• Request A: In the forum thread about an ATV plow setup, what does the reply say is the maximum snow buildup for the machine to plow the driveway fine?
• Request B: Extend the forum thread about an ATV plow setup with a further passage that picks up right after its final sentence.

• Selected extract:
═══
# Thuoghts on this machine/setup?



## sixdoubleseven (Sep 20, 2004)

I'm looking to get into the ATV w/plow game. I'd use this for my 4 car long x 2 car wide driveway, maybe a neighbor or two when needed. I'd also like something I can use in the summer in NH with my brother (Kawasaki 400, 4x2). Think this one would be too slow/under powered to keep up with him?

http://cgi.ebay.com/ebaymotors/ws/eBayISAPI.dll?ViewItem&item=130367930544&ssPageName=ADME:X:RTQ:MOTORS:1123

Thanks
Dave


----------



## sublime68charge (Dec 28, 2007)

sixdoubleseven;1009525 said:


> I'm looking to get into the ATV w/plow game. I'd use this for my 4 car long x 2 car wide driveway, maybe a neighbor or two when needed. I'd also like something I can use in the summer in NH with my brother (Kawasaki 400, 4x2). Think this one would be too slow/under powered to keep up with him?
> 
> http://cgi.ebay.com/ebaymotors/ws/eBayISAPI.dll?ViewItem&item=130367930544&ssPageName=ADME:X:RTQ:MOTORS:1123
> 
> ...


that is a slower machine and having the 4wd will also make more clumsy than the 400 4x2.

It will hold its own and Keep up with the other machine its just you wont ever be out in front of his machine. But you have the 4wd and can go through bigger mud puddles.
abeit at a slower rate. 
but this will plow your drive way fine provided you don't let the snow build up over 8" for snow removal.
═══
• Material:

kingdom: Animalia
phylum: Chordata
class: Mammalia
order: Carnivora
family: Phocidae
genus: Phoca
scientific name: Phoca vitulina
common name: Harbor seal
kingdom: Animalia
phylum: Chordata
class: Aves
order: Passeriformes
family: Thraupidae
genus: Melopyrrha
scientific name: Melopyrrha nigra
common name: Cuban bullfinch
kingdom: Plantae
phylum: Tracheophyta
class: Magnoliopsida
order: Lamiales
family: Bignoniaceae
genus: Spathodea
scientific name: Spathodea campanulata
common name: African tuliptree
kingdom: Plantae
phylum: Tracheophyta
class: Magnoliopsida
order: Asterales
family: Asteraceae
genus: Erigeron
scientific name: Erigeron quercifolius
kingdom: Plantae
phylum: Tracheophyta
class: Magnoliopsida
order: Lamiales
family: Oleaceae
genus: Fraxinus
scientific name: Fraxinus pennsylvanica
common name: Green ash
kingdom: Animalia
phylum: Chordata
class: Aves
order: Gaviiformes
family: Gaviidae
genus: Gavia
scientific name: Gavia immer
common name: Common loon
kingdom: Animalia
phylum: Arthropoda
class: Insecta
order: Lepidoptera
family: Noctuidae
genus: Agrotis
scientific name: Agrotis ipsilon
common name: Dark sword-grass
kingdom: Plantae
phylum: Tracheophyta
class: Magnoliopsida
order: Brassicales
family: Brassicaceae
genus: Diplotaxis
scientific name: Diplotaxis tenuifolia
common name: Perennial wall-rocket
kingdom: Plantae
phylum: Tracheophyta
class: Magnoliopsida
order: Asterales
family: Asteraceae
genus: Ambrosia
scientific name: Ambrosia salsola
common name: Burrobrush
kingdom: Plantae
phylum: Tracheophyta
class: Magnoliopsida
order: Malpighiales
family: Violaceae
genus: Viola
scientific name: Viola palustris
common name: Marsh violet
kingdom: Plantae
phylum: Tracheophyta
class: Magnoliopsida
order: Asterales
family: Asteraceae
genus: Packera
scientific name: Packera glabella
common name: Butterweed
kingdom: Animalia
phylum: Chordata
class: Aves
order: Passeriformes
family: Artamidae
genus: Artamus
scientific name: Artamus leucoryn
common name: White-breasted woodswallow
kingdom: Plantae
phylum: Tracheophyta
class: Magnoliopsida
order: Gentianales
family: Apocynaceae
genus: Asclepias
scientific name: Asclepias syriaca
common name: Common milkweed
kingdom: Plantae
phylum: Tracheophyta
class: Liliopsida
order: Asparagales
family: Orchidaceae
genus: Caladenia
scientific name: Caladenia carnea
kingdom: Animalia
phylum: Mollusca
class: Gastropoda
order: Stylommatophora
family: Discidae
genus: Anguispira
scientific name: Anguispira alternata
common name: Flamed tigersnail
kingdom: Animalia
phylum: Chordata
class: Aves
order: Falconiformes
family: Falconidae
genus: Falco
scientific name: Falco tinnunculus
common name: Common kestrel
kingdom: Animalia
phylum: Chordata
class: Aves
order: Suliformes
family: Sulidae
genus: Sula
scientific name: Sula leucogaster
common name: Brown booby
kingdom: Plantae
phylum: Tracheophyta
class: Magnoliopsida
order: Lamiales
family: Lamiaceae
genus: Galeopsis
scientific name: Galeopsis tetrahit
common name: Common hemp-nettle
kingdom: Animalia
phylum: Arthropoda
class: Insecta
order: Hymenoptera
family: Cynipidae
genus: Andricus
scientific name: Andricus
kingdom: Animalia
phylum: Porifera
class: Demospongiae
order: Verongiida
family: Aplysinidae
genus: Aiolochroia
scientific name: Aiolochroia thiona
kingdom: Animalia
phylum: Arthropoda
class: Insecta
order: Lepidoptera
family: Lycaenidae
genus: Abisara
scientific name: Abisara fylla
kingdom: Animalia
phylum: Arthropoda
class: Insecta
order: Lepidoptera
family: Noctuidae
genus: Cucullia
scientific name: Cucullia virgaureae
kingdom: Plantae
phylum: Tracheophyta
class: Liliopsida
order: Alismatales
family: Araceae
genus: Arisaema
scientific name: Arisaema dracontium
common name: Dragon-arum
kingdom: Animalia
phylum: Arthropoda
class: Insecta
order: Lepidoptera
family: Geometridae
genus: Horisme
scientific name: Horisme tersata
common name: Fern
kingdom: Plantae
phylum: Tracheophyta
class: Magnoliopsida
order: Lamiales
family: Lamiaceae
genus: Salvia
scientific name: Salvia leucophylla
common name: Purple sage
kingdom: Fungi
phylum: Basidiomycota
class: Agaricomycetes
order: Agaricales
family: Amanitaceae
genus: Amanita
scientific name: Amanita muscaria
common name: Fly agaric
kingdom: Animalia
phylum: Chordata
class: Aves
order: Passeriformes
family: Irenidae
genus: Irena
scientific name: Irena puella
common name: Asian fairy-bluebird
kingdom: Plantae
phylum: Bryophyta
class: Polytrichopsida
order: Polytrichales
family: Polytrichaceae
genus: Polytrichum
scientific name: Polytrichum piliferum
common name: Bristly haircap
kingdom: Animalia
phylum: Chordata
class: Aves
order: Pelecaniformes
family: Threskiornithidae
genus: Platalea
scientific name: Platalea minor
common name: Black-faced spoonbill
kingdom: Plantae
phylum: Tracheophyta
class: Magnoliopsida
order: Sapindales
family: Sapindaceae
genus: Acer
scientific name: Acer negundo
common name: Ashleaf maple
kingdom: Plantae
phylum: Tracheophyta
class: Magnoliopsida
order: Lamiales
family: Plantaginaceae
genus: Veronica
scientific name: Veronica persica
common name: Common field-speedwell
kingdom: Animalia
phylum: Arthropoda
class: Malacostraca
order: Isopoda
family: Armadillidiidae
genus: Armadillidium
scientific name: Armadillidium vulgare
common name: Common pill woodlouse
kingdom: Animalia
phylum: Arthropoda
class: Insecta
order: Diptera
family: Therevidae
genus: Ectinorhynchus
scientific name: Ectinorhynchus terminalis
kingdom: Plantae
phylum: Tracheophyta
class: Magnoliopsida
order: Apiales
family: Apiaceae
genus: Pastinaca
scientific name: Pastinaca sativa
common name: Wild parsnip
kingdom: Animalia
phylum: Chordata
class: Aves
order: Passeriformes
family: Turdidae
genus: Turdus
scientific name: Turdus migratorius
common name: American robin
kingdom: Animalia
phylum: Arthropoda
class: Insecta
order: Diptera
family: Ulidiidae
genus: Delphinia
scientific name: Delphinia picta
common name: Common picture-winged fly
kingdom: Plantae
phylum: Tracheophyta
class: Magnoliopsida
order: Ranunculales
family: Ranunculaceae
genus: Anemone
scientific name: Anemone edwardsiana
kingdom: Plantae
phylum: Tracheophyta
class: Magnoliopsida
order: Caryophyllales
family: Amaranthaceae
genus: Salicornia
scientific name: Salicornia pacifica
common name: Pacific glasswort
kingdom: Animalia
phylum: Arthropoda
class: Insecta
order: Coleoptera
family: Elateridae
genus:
═══
• Final result A: 8 inches; the snow should not build up over 8".

• Final result B:
for the Price its darn hard to get any type of ATV for under $1500.00 worth much of any thing.

I would want to look close at that A arm that is bent?

get this if its not what you like or want you have trade bait for moving on up in the ATV world.

but its a place to start.

just my thoughts.

Sublime out.


----------



## sixdoubleseven (Sep 20, 2004)

Thanks for the reply. I hadn't thought of the trade/resell potential if I want to move up. 

I may see if I can get down there this week to take it for a drive before bidding.


----------



## mercer_me (Sep 13, 2008)

My uncle has one just like it, but he doesn't have a plow on it. It has a "Super Low Range" wich I know would work great for plowing. That's a realy good ATV IMO.


----------



## IPLOWSNO (Oct 11, 2008)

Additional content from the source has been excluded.